BEGIN

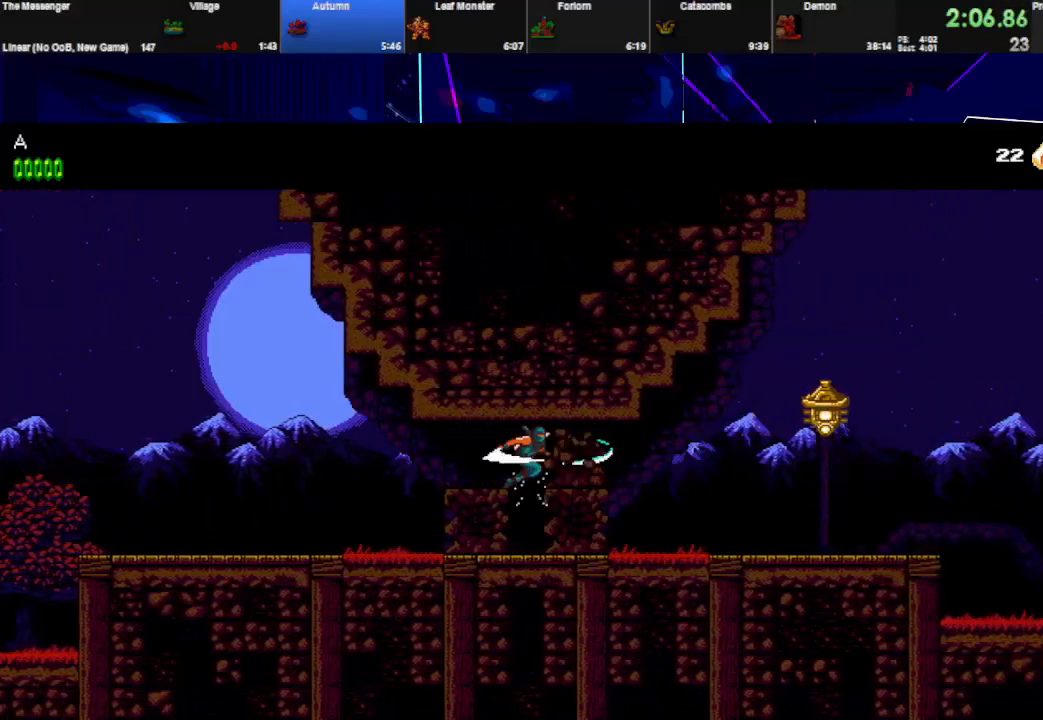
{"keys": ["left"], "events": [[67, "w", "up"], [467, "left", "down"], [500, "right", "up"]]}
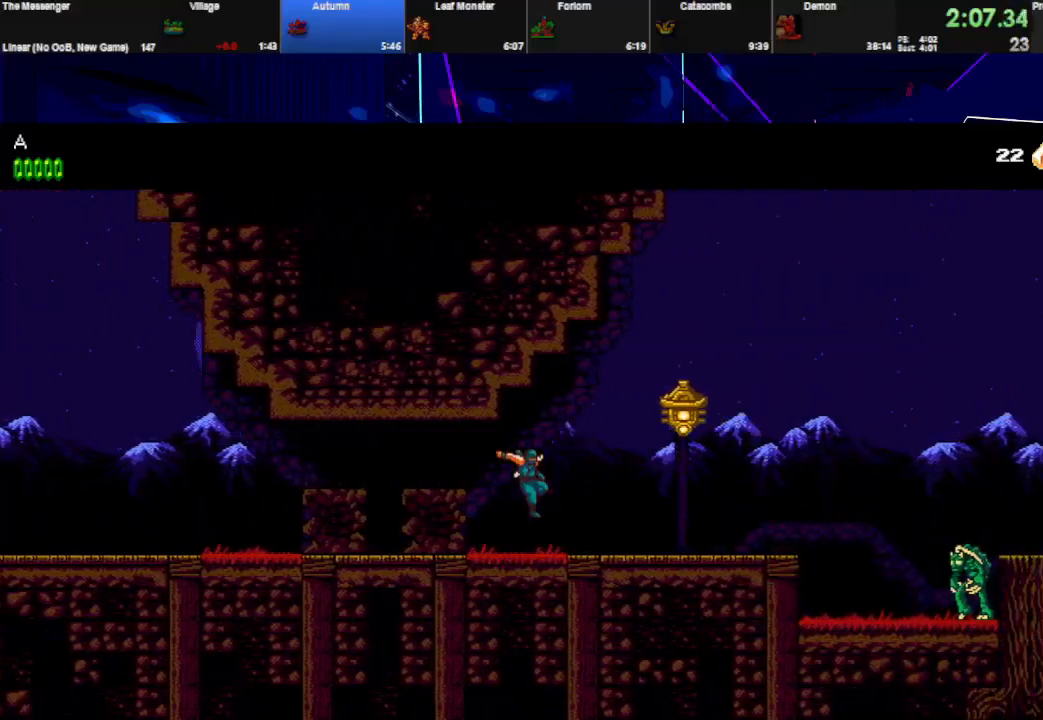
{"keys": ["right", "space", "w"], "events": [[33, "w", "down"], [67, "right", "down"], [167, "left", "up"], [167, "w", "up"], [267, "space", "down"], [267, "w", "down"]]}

END
BEGIN

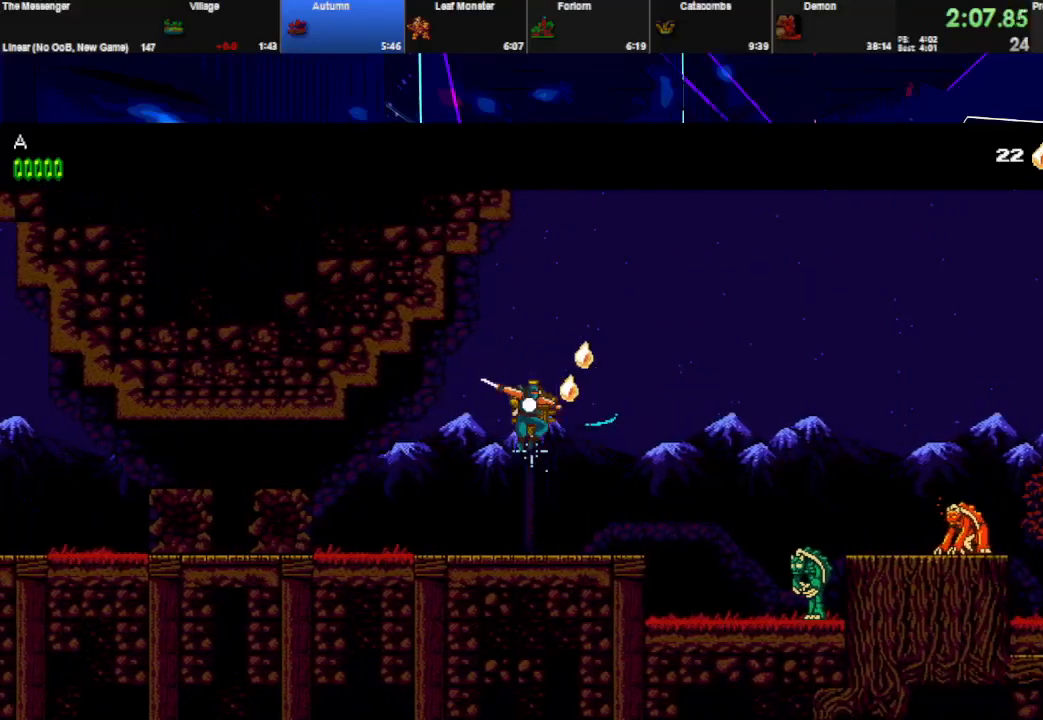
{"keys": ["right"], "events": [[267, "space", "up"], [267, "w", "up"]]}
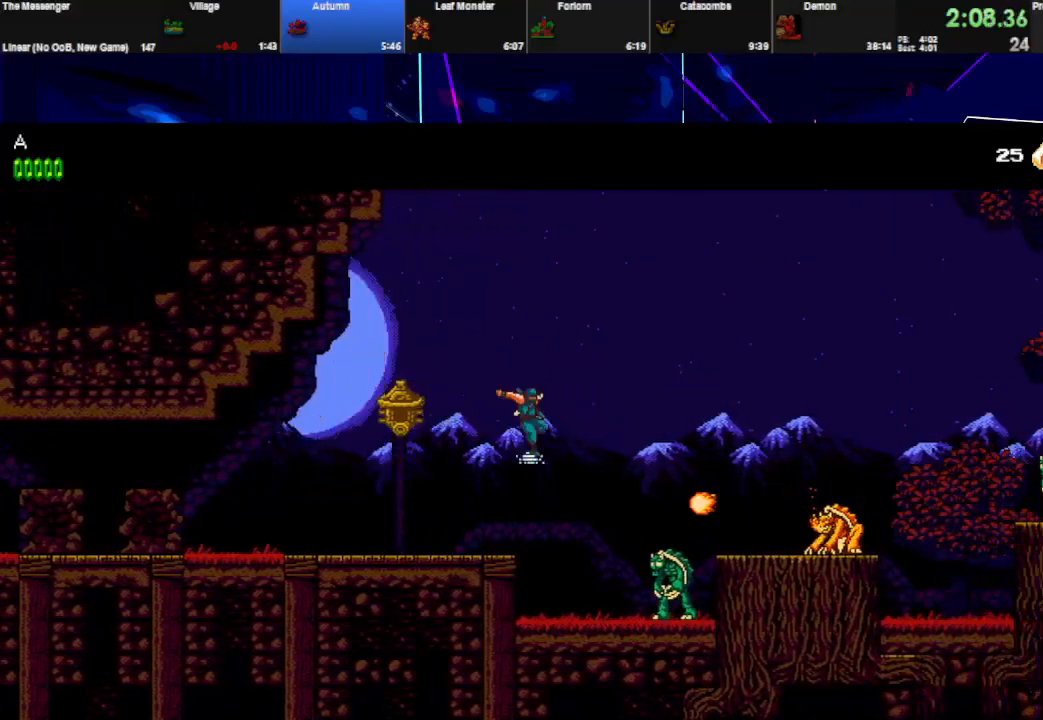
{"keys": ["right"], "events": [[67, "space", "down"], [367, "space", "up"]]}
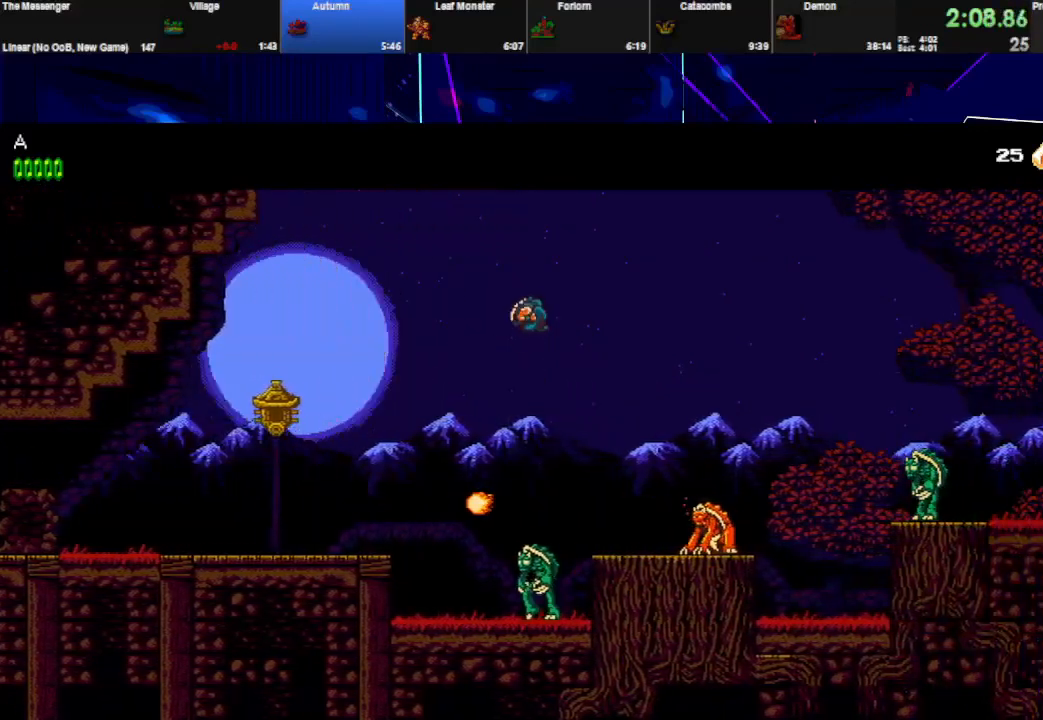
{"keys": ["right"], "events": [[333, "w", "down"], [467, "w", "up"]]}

END
BEGIN

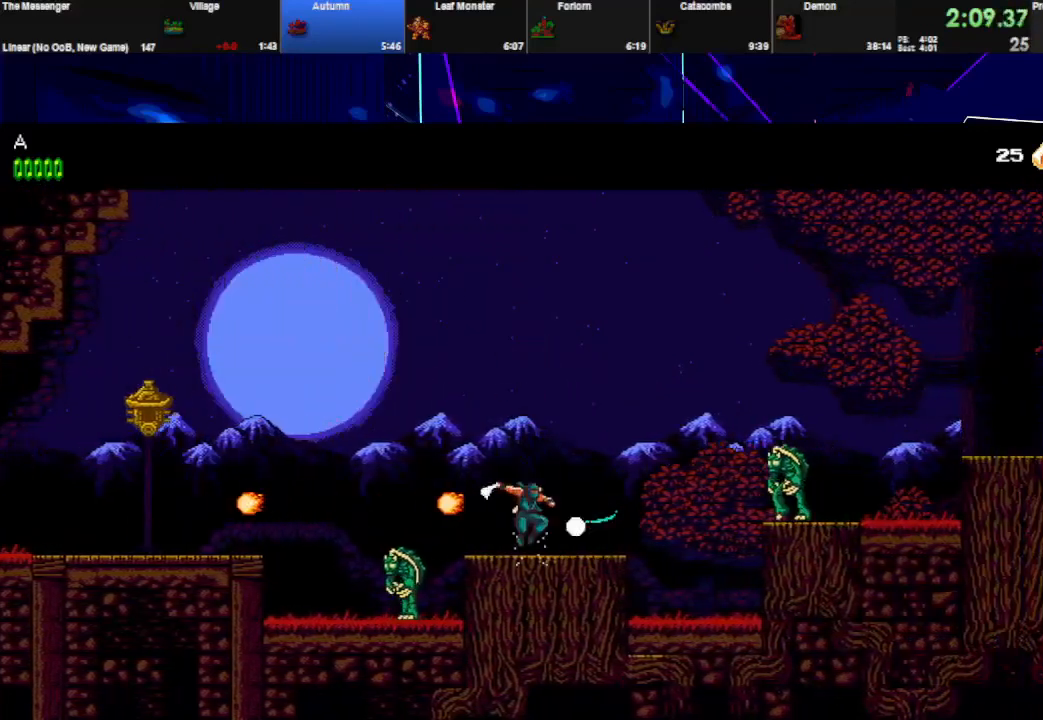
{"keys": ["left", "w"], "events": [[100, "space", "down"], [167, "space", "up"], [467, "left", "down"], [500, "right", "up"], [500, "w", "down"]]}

END

# What needs to be done
In the listing above, find each line containing "down" and copy it.

# Task solution
{"keys": ["left"], "events": [[67, "w", "up"], [467, "left", "down"], [500, "right", "up"]]}
{"keys": ["right", "space", "w"], "events": [[33, "w", "down"], [67, "right", "down"], [167, "left", "up"], [167, "w", "up"], [267, "space", "down"], [267, "w", "down"]]}
{"keys": ["right"], "events": [[67, "space", "down"], [367, "space", "up"]]}
{"keys": ["right"], "events": [[333, "w", "down"], [467, "w", "up"]]}
{"keys": ["left", "w"], "events": [[100, "space", "down"], [167, "space", "up"], [467, "left", "down"], [500, "right", "up"], [500, "w", "down"]]}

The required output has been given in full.